Rabu, September 14, 2016

Introvertku Sayang, Introvertku Malang

Tidak banyak yang benar-benar mengerti kondisi seorang Introvert. Mereka hanya bisa memaki dan memarahi, atau merasa tidak bisa menerima sifat yang dimiliki seorang Introvert tanpa mau mencari tahu asal usul mengapa sifat tersebut bisa muncul. Padahal, menjadi seorang Introvert bukanlah kemauan diri sendiri. Introvert bukan sebuah pilihan. Sifat tersebut datang dengan sendirinya bersamaan dengan pengalaman sang pemilik sifat tersebut di masa lalu. Dan malangnya, sebagian besar pengalaman tersebut merupakan pengalaman yang buruk. Bisa jadi sangat buruk.
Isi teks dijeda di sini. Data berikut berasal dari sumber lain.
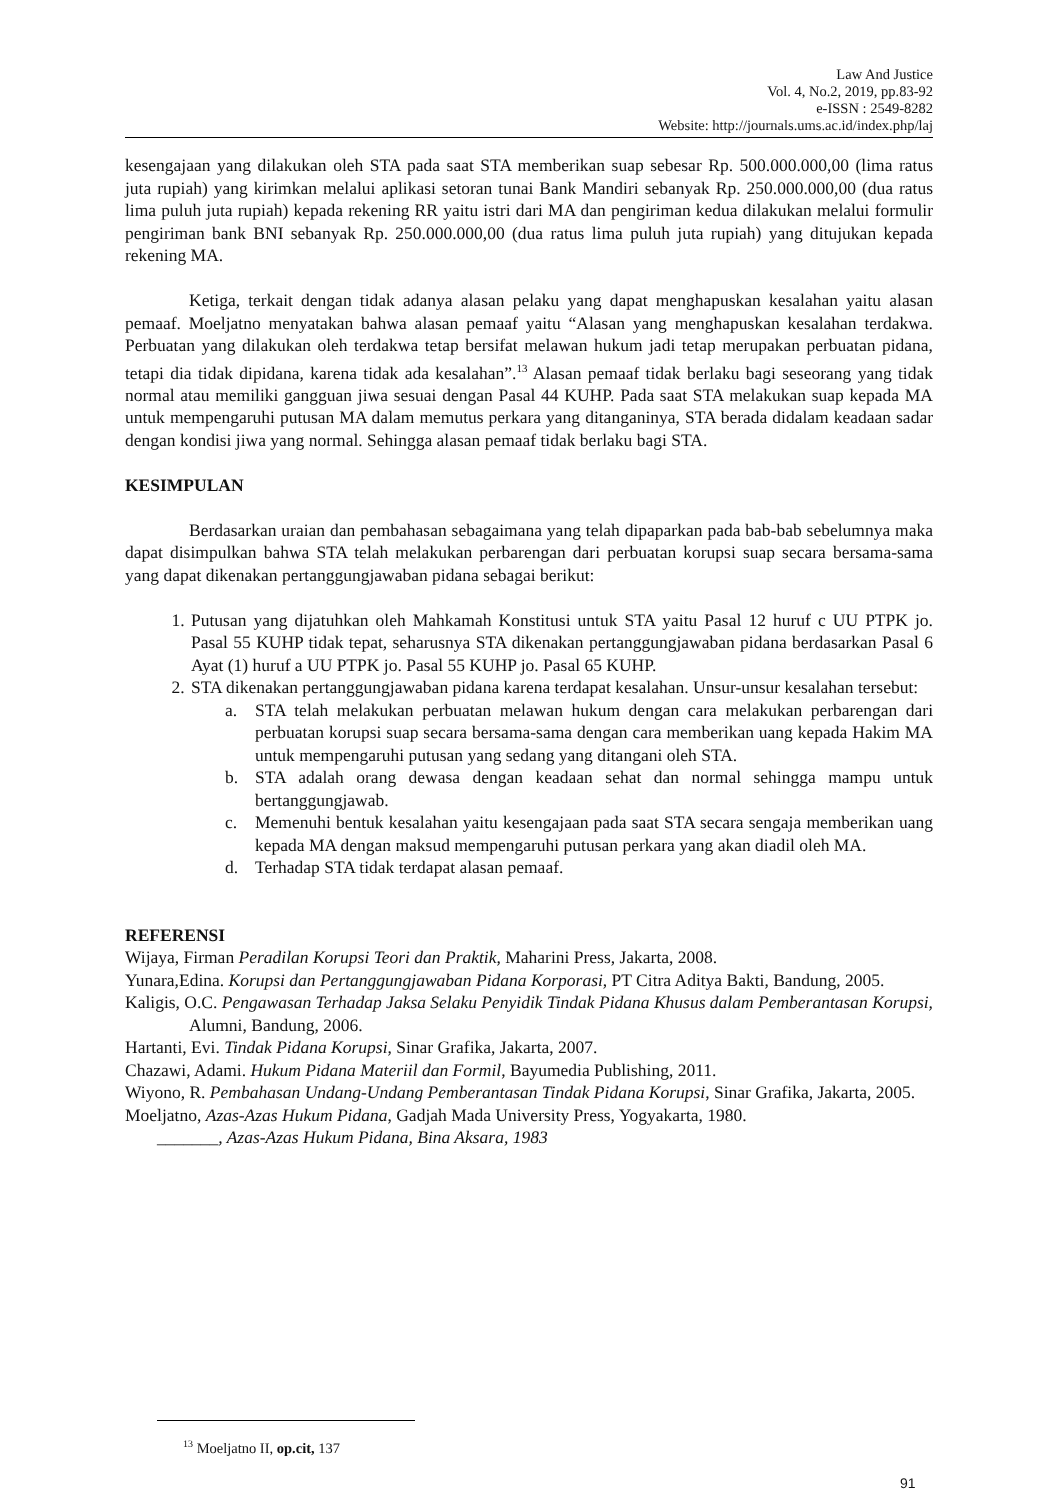Law And Justice
Vol. 4, No.2, 2019, pp.83-92
e-ISSN : 2549-8282
Website: http://journals.ums.ac.id/index.php/laj
kesengajaan yang dilakukan oleh STA pada saat STA memberikan suap sebesar Rp. 500.000.000,00 (lima ratus juta rupiah) yang kirimkan melalui aplikasi setoran tunai Bank Mandiri sebanyak Rp. 250.000.000,00 (dua ratus lima puluh juta rupiah) kepada rekening RR yaitu istri dari MA dan pengiriman kedua dilakukan melalui formulir pengiriman bank BNI sebanyak Rp. 250.000.000,00 (dua ratus lima puluh juta rupiah) yang ditujukan kepada rekening MA.
Ketiga, terkait dengan tidak adanya alasan pelaku yang dapat menghapuskan kesalahan yaitu alasan pemaaf. Moeljatno menyatakan bahwa alasan pemaaf yaitu “Alasan yang menghapuskan kesalahan terdakwa. Perbuatan yang dilakukan oleh terdakwa tetap bersifat melawan hukum jadi tetap merupakan perbuatan pidana, tetapi dia tidak dipidana, karena tidak ada kesalahan”.<sup>13</sup> Alasan pemaaf tidak berlaku bagi seseorang yang tidak normal atau memiliki gangguan jiwa sesuai dengan Pasal 44 KUHP. Pada saat STA melakukan suap kepada MA untuk mempengaruhi putusan MA dalam memutus perkara yang ditanganinya, STA berada didalam keadaan sadar dengan kondisi jiwa yang normal. Sehingga alasan pemaaf tidak berlaku bagi STA.
KESIMPULAN
Berdasarkan uraian dan pembahasan sebagaimana yang telah dipaparkan pada bab-bab sebelumnya maka dapat disimpulkan bahwa STA telah melakukan perbarengan dari perbuatan korupsi suap secara bersama-sama yang dapat dikenakan pertanggungjawaban pidana sebagai berikut:
1. Putusan yang dijatuhkan oleh Mahkamah Konstitusi untuk STA yaitu Pasal 12 huruf c UU PTPK jo. Pasal 55 KUHP tidak tepat, seharusnya STA dikenakan pertanggungjawaban pidana berdasarkan Pasal 6 Ayat (1) huruf a UU PTPK jo. Pasal 55 KUHP jo. Pasal 65 KUHP.
2. STA dikenakan pertanggungjawaban pidana karena terdapat kesalahan. Unsur-unsur kesalahan tersebut:
a. STA telah melakukan perbuatan melawan hukum dengan cara melakukan perbarengan dari perbuatan korupsi suap secara bersama-sama dengan cara memberikan uang kepada Hakim MA untuk mempengaruhi putusan yang sedang yang ditangani oleh STA.
b. STA adalah orang dewasa dengan keadaan sehat dan normal sehingga mampu untuk bertanggungjawab.
c. Memenuhi bentuk kesalahan yaitu kesengajaan pada saat STA secara sengaja memberikan uang kepada MA dengan maksud mempengaruhi putusan perkara yang akan diadil oleh MA.
d. Terhadap STA tidak terdapat alasan pemaaf.
REFERENSI
Wijaya, Firman Peradilan Korupsi Teori dan Praktik, Maharini Press, Jakarta, 2008.
Yunara,Edina. Korupsi dan Pertanggungjawaban Pidana Korporasi, PT Citra Aditya Bakti, Bandung, 2005.
Kaligis, O.C. Pengawasan Terhadap Jaksa Selaku Penyidik Tindak Pidana Khusus dalam Pemberantasan Korupsi, Alumni, Bandung, 2006.
Hartanti, Evi. Tindak Pidana Korupsi, Sinar Grafika, Jakarta, 2007.
Chazawi, Adami. Hukum Pidana Materiil dan Formil, Bayumedia Publishing, 2011.
Wiyono, R. Pembahasan Undang-Undang Pemberantasan Tindak Pidana Korupsi, Sinar Grafika, Jakarta, 2005.
Moeljatno, Azas-Azas Hukum Pidana, Gadjah Mada University Press, Yogyakarta, 1980.
_______, Azas-Azas Hukum Pidana, Bina Aksara, 1983
<sup>13</sup> Moeljatno II, op.cit, 137
91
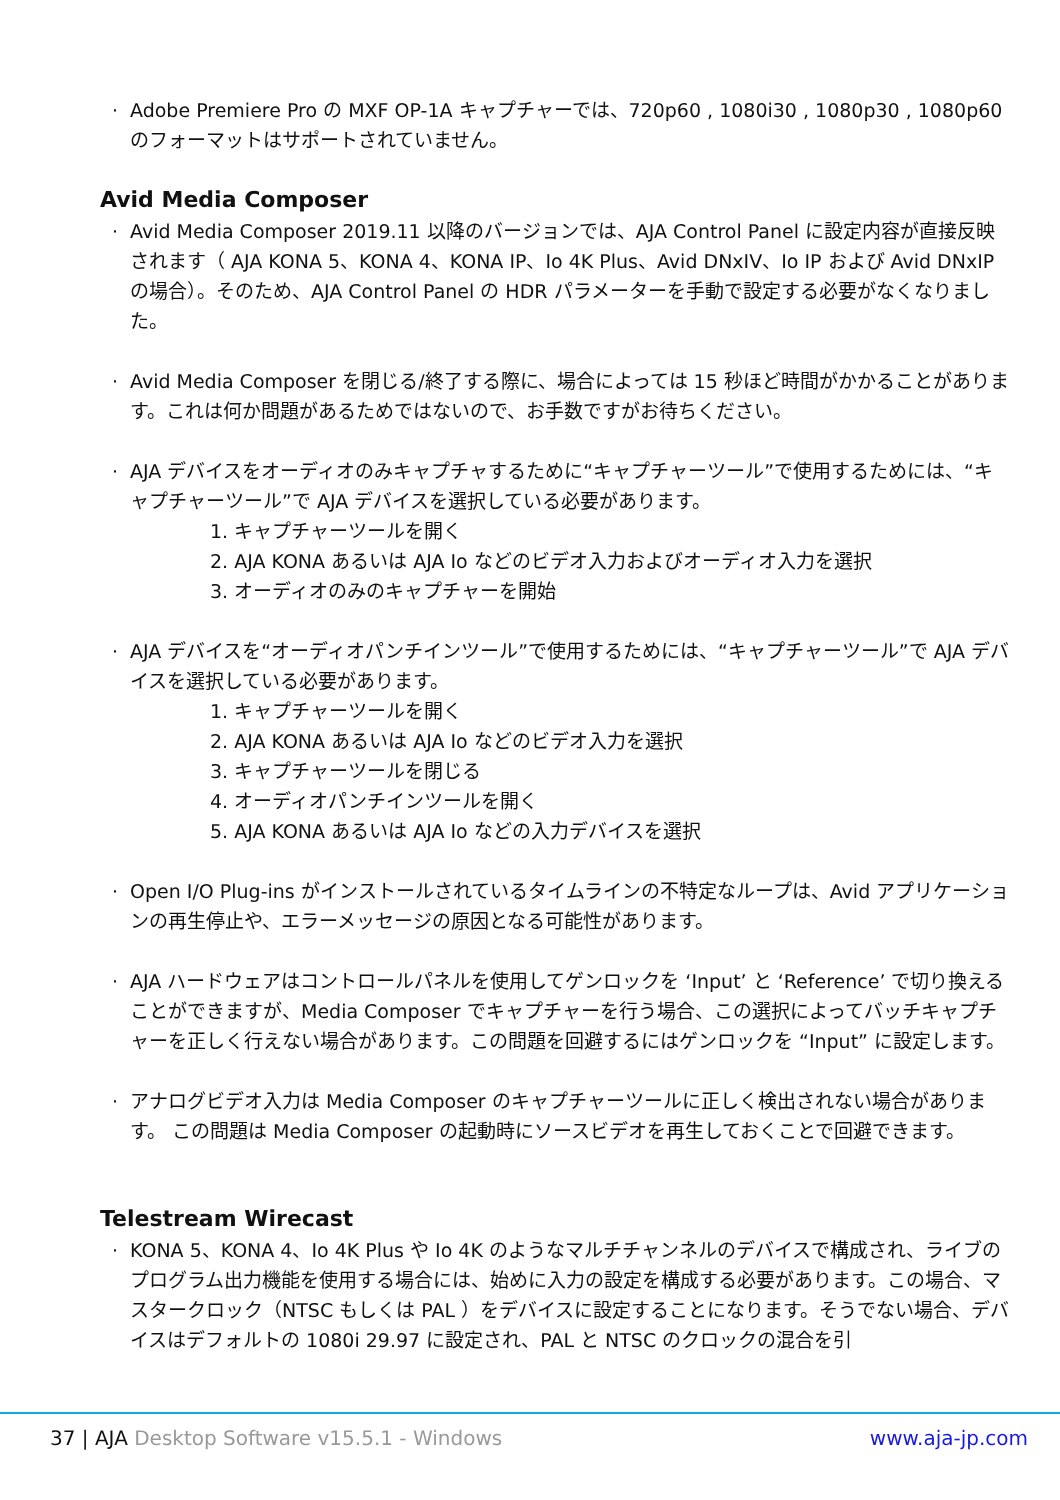Adobe Premiere Pro の MXF OP-1A キャプチャーでは、720p60 , 1080i30 , 1080p30 , 1080p60 のフォーマットはサポートされていません。
Avid Media Composer
Avid Media Composer 2019.11 以降のバージョンでは、AJA Control Panel に設定内容が直接反映されます（ AJA KONA 5、KONA 4、KONA IP、Io 4K Plus、Avid DNxIV、Io IP および Avid DNxIP の場合）。そのため、AJA Control Panel の HDR パラメーターを手動で設定する必要がなくなりました。
Avid Media Composer を閉じる/終了する際に、場合によっては 15 秒ほど時間がかかることがあります。これは何か問題があるためではないので、お手数ですがお待ちください。
AJA デバイスをオーディオのみキャプチャするために“キャプチャーツール”で使用するためには、“キャプチャーツール”で AJA デバイスを選択している必要があります。
1. キャプチャーツールを開く
2. AJA KONA あるいは AJA Io などのビデオ入力およびオーディオ入力を選択
3. オーディオのみのキャプチャーを開始
AJA デバイスを“オーディオパンチインツール”で使用するためには、“キャプチャーツール”で AJA デバイスを選択している必要があります。
1. キャプチャーツールを開く
2. AJA KONA あるいは AJA Io などのビデオ入力を選択
3. キャプチャーツールを閉じる
4. オーディオパンチインツールを開く
5. AJA KONA あるいは AJA Io などの入力デバイスを選択
Open I/O Plug-ins がインストールされているタイムラインの不特定なループは、Avid アプリケーションの再生停止や、エラーメッセージの原因となる可能性があります。
AJA ハードウェアはコントロールパネルを使用してゲンロックを ‘Input’ と ‘Reference’ で切り換えることができますが、Media Composer でキャプチャーを行う場合、この選択によってバッチキャプチャーを正しく行えない場合があります。この問題を回避するにはゲンロックを “Input” に設定します。
アナログビデオ入力は Media Composer のキャプチャーツールに正しく検出されない場合があります。 この問題は Media Composer の起動時にソースビデオを再生しておくことで回避できます。
Telestream Wirecast
KONA 5、KONA 4、Io 4K Plus や Io 4K のようなマルチチャンネルのデバイスで構成され、ライブのプログラム出力機能を使用する場合には、始めに入力の設定を構成する必要があります。この場合、マスタークロック（NTSC もしくは PAL ）をデバイスに設定することになります。そうでない場合、デバイスはデフォルトの 1080i 29.97 に設定され、PAL と NTSC のクロックの混合を引
37 | AJA Desktop Software v15.5.1 - Windows www.aja-jp.com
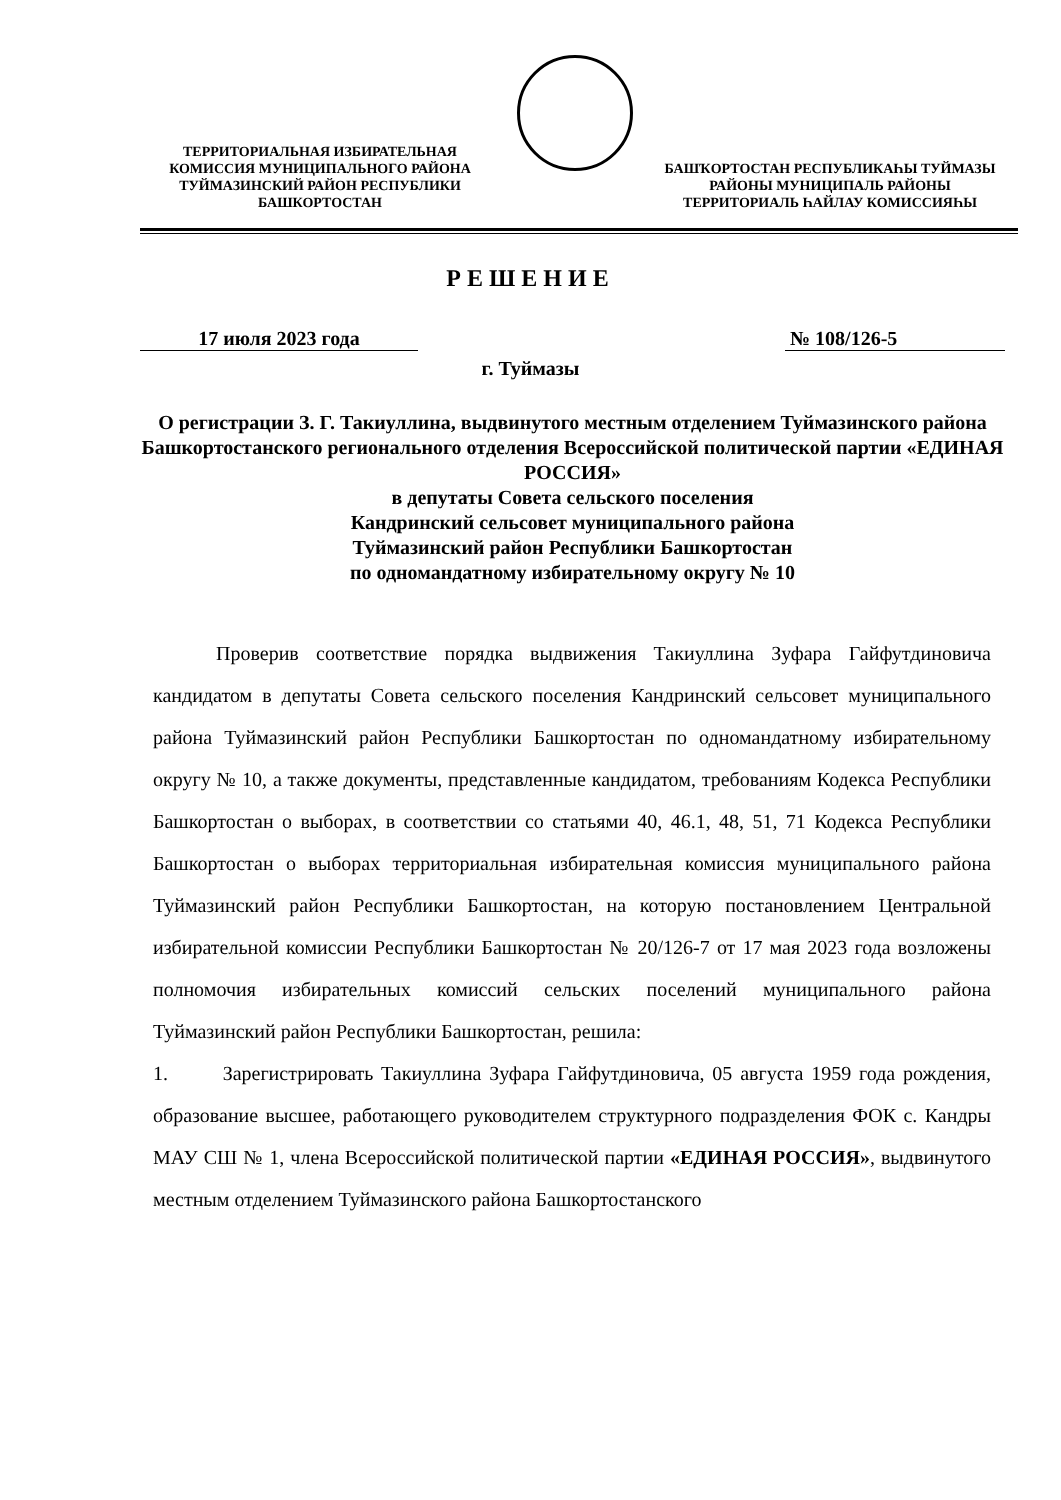ТЕРРИТОРИАЛЬНАЯ ИЗБИРАТЕЛЬНАЯ КОМИССИЯ МУНИЦИПАЛЬНОГО РАЙОНА ТУЙМАЗИНСКИЙ РАЙОН РЕСПУБЛИКИ БАШКОРТОСТАН
БАШҠОРТОСТАН РЕСПУБЛИКАҺЫ ТУЙМАЗЫ РАЙОНЫ МУНИЦИПАЛЬ РАЙОНЫ ТЕРРИТОРИАЛЬ ҺАЙЛАУ КОМИССИЯҺЫ
РЕШЕНИЕ
17 июля 2023 года № 108/126-5
г. Туймазы
О регистрации З. Г. Такиуллина, выдвинутого местным отделением Туймазинского района Башкортостанского регионального отделения Всероссийской политической партии «ЕДИНАЯ РОССИЯ»
в депутаты Совета сельского поселения
Кандринский сельсовет муниципального района
Туймазинский район Республики Башкортостан
по одномандатному избирательному округу № 10
Проверив соответствие порядка выдвижения Такиуллина Зуфара Гайфутдиновича кандидатом в депутаты Совета сельского поселения Кандринский сельсовет муниципального района Туймазинский район Республики Башкортостан по одномандатному избирательному округу № 10, а также документы, представленные кандидатом, требованиям Кодекса Республики Башкортостан о выборах, в соответствии со статьями 40, 46.1, 48, 51, 71 Кодекса Республики Башкортостан о выборах территориальная избирательная комиссия муниципального района Туймазинский район Республики Башкортостан, на которую постановлением Центральной избирательной комиссии Республики Башкортостан № 20/126-7 от 17 мая 2023 года возложены полномочия избирательных комиссий сельских поселений муниципального района Туймазинский район Республики Башкортостан, решила:
1. Зарегистрировать Такиуллина Зуфара Гайфутдиновича, 05 августа 1959 года рождения, образование высшее, работающего руководителем структурного подразделения ФОК с. Кандры МАУ СШ № 1, члена Всероссийской политической партии «ЕДИНАЯ РОССИЯ», выдвинутого местным отделением Туймазинского района Башкортостанского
Selain itu, menjadi seorang Introvert bukanlah hal yang mudah. Ia harus dapat bertahan dengan kesendiriannya. Tidak banyak yang bisa memahami apa yang sebenarnya dirasakan oleh seorang Introvert. Meskipun ia mencoba untuk bercerita, perbedaan kondisi antara seorang Introvert dengan orang normal pada umumnya membuat cerita tersebut tidak sepenuhnya dapat tersampaikan. Terkadang, ia lebih memilih untuk diam dan memendam perasaan dan masalah yang sedang dihadapinya. Ia tidak sepenuhnya dapat berekspresi dengan bebas. Mentalnya begitu lemah dan mudah takut dengan hal-hal yang cukup sepele. Terlebih dengan minimnya orang yang dapat diajak cerita membuat seorang Introvert benar-benar hanya dapat bahagia dengan kesendiriannya.
Dan sayangnya, mungkin, aku mengenal betul seorang Introvert. Dan seseorang itu tidak begitu mempedulikan pandangan buruk orang lain tentangnya, meskipun itu tidak benar.